== DIRECTIONS FOR THIS TASK ==
Write down each of the rows below word for word, leaving the pictures out of your answer.

━━━━━━

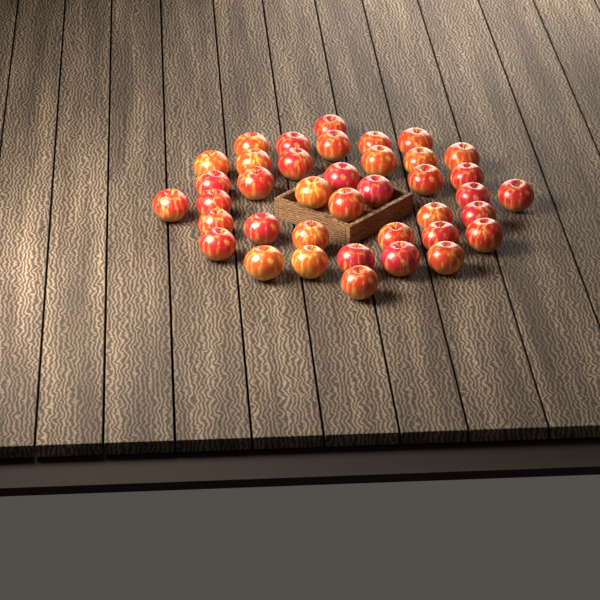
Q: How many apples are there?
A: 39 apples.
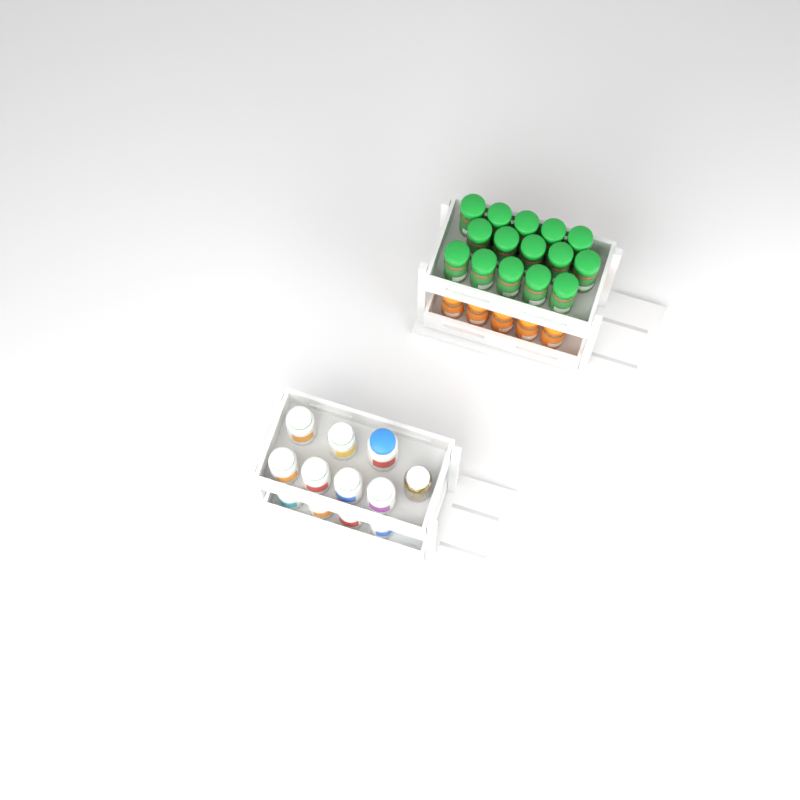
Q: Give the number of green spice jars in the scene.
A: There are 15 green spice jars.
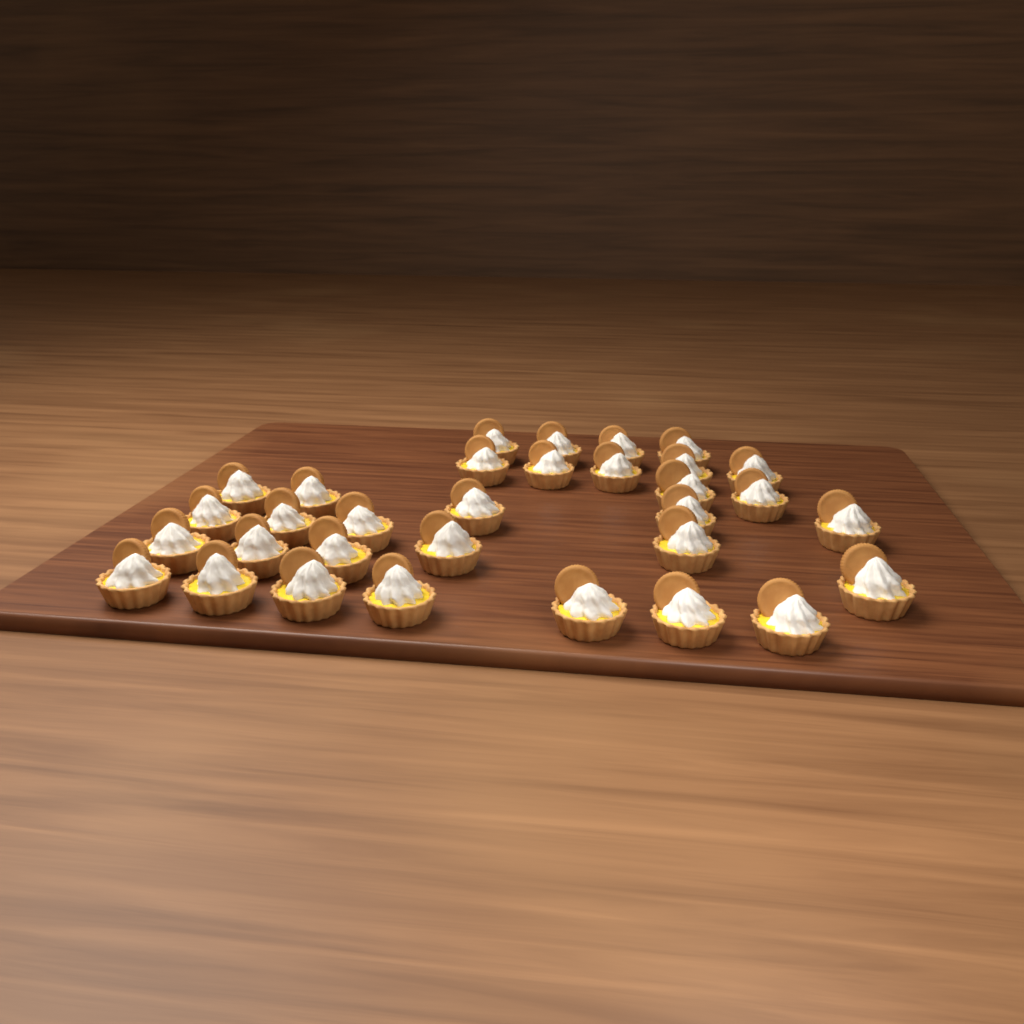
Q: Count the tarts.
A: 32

━━━━━━

== RESULT FOR THIS EXERCISE ==
Q: How many apples are there?
A: 39 apples.
Q: Give the number of green spice jars in the scene.
A: There are 15 green spice jars.
Q: Count the tarts.
A: 32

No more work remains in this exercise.